▸ YOUR INSTRUCTIONS
Below is a block of entries; repeat exactly the lines starting at the line that contains "desire for perfection, which" and ending at the line that contains "set and achieve", both included.

===== RAW DATA =====

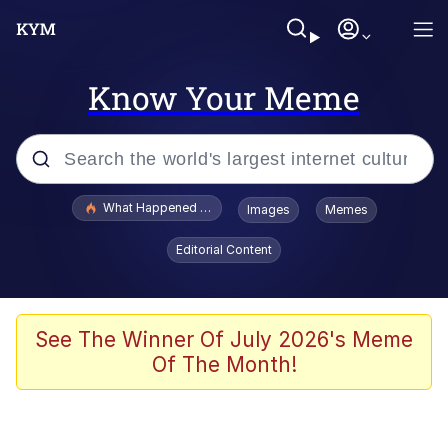
Know Your Meme
Popular searches
What Happened To Toadsworth / Toadsworth Is Dead
Images
Memes
Memes
Editorial Content
He Was Whipping Up Shit In A Kettle /
Boiling Poo In a Kettle
Memes
See The Winner Of July 2026's Meme
Of The Month!
Memes
Just Put My Fries in the Bag Bro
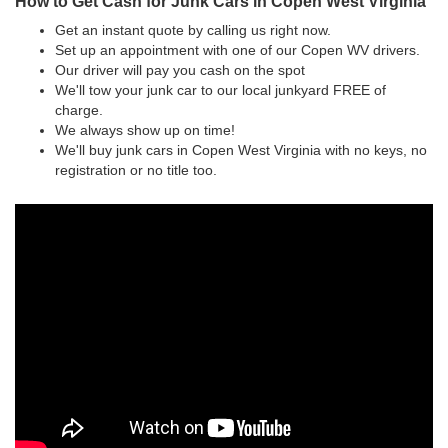
How to Get Cash for Junk Cars in Copen West Virginia
Get an instant quote by calling us right now.
Set up an appointment with one of our Copen WV drivers.
Our driver will pay you cash on the spot
We'll tow your junk car to our local junkyard FREE of
charge.
We always show up on time!
We'll buy junk cars in Copen West Virginia with no keys, no
registration or no title too.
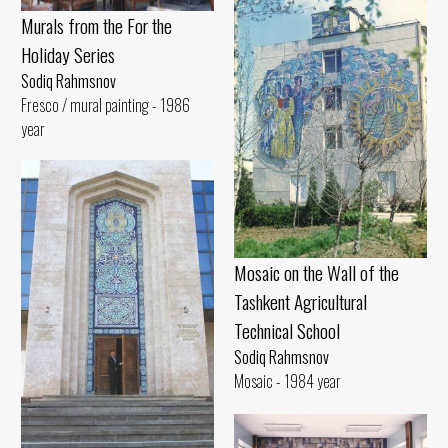
Murals from the For the
Holiday Series
Sodiq Rahmsnov
Fresco / mural painting - 1986
year
Mosaic on the Wall of the
Tashkent Agricultural
Technical School
Sodiq Rahmsnov
Mosaic - 1984 year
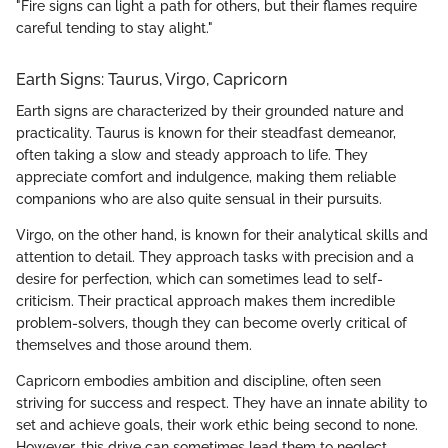
"Fire signs can light a path for others, but their flames require
careful tending to stay alight."
Earth Signs: Taurus, Virgo, Capricorn
Earth signs are characterized by their grounded nature and
practicality. Taurus is known for their steadfast demeanor,
often taking a slow and steady approach to life. They
appreciate comfort and indulgence, making them reliable
companions who are also quite sensual in their pursuits.
Virgo, on the other hand, is known for their analytical skills and
attention to detail. They approach tasks with precision and a
desire for perfection, which can sometimes lead to self-
criticism. Their practical approach makes them incredible
problem-solvers, though they can become overly critical of
themselves and those around them.
Capricorn embodies ambition and discipline, often seen
striving for success and respect. They have an innate ability to
set and achieve goals, their work ethic being second to none.
However, this drive can sometimes lead them to neglect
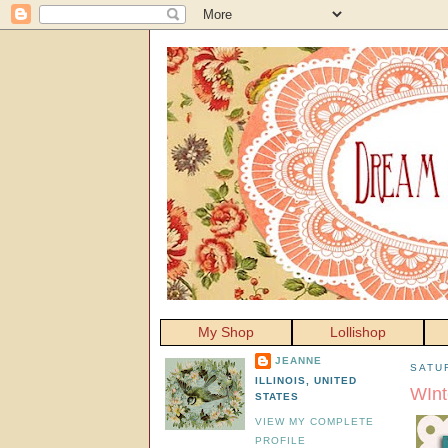
My Shop
Lollishop
JEANNE
SATU
ILLINOIS, UNITED
WInt
STATES
VIEW MY COMPLETE
PROFILE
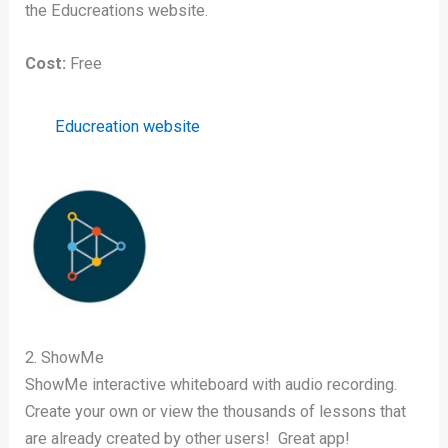
the Educreations website.
Cost:
Free
Educreation website
2. ShowMe
ShowMe interactive whiteboard with audio recording.
Create your own or view the thousands of lessons that
are already created by other users! Great app!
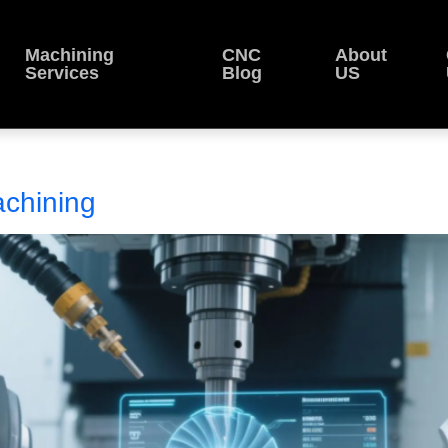
Machining
CNC
About
Services
Blog
US
chining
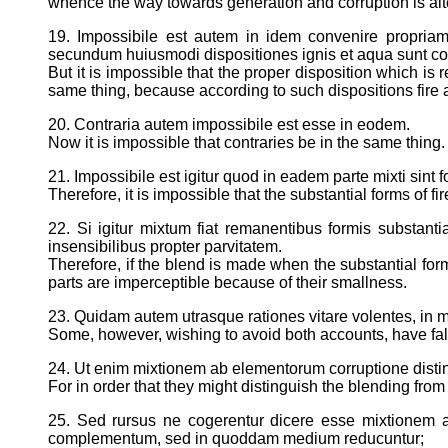
whence the way towards generation and corruption is alt
19. Impossibile est autem in idem convenire propriam
secundum huiusmodi dispositiones ignis et aqua sunt con
But it is impossible that the proper disposition which is 
same thing, because according to such dispositions fire 
20. Contraria autem impossibile est esse in eodem.
Now it is impossible that contraries be in the same thing.
21. Impossibile est igitur quod in eadem parte mixti sint 
Therefore, it is impossible that the substantial forms of f
22. Si igitur mixtum fiat remanentibus formis substant
insensibilibus propter parvitatem.
Therefore, if the blend is made when the substantial forms
parts are imperceptible because of their smallness.
23. Quidam autem utrasque rationes vitare volentes, in 
Some, however, wishing to avoid both accounts, have falle
24. Ut enim mixtionem ab elementorum corruptione distin
For in order that they might distinguish the blending fro
25. Sed rursus ne cogerentur dicere esse mixtionem
complementum, sed in quoddam medium reducuntur;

=====

▸ ANSWER SECTION
desire for perfection, which can sometimes lead to self-
criticism. Their practical approach makes them incredible
problem-solvers, though they can become overly critical of
themselves and those around them.
Capricorn embodies ambition and discipline, often seen
striving for success and respect. They have an innate ability to
set and achieve goals, their work ethic being second to none.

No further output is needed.